@doantrang You raise a good point. I have been told that I should have made a SAAS to sell to existing businesses in this industry. But that sounded a little boring to me honestly, so instead I just created a business that uses the SAAS that I developed and I have been scaling up and taking market share ever since.
It is much more defensible (at least in my opinion) to build a …let’s call it “traditional” business instead of building a SAAS and trying to sell the SAAS. Once a SAAS is public, it is quite easy to duplicate the features and functionality. Competition then becomes an issue and you need to raise funding very quicky to stay ahead. A pure SAAS business is not very bootstrap friendly. On the other hand, It is much more difficult to replicate a business that is using its own private proprietary technology, and so such a business is ideal for solofunded solofounders, though much more difficult to build.

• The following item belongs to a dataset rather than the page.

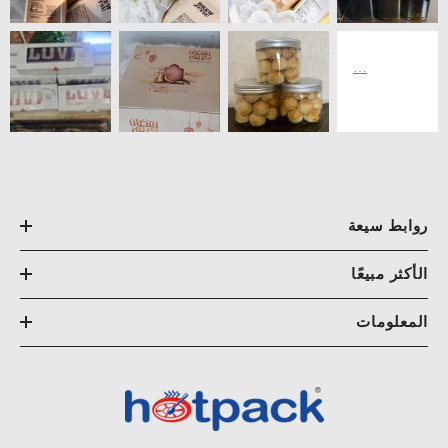
روابط سيعة
الأكثر مبيعًا
المعلومات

People have actually built SAAS for this industry over the years, which many of the competitors still use, but it’s just not built with the level of laser focus and customization that I built my product with. My intuition tells me there will never be a commercially viable product similar to my SAAS, but I need to further reflect on why I believe that is the case.
In a lot of ways, the competitors don’t really know what their actual business friction points are, and so they are all satisfied with the current state of the SAAS products they use. My SAAS takes everything about 100x deeper than any existing product on the markets. If the existing SAAS is Lake Tahoe, then my SAAS is Mariana’s trench. It would be very difficult to take it even deeper and drive any meaningful value from it.
I tested out the concept with this small niche, but I’m most excited about expansion to adjacent industries in the future which is where nearly all of my future growth will be after I monopolize this smaller market.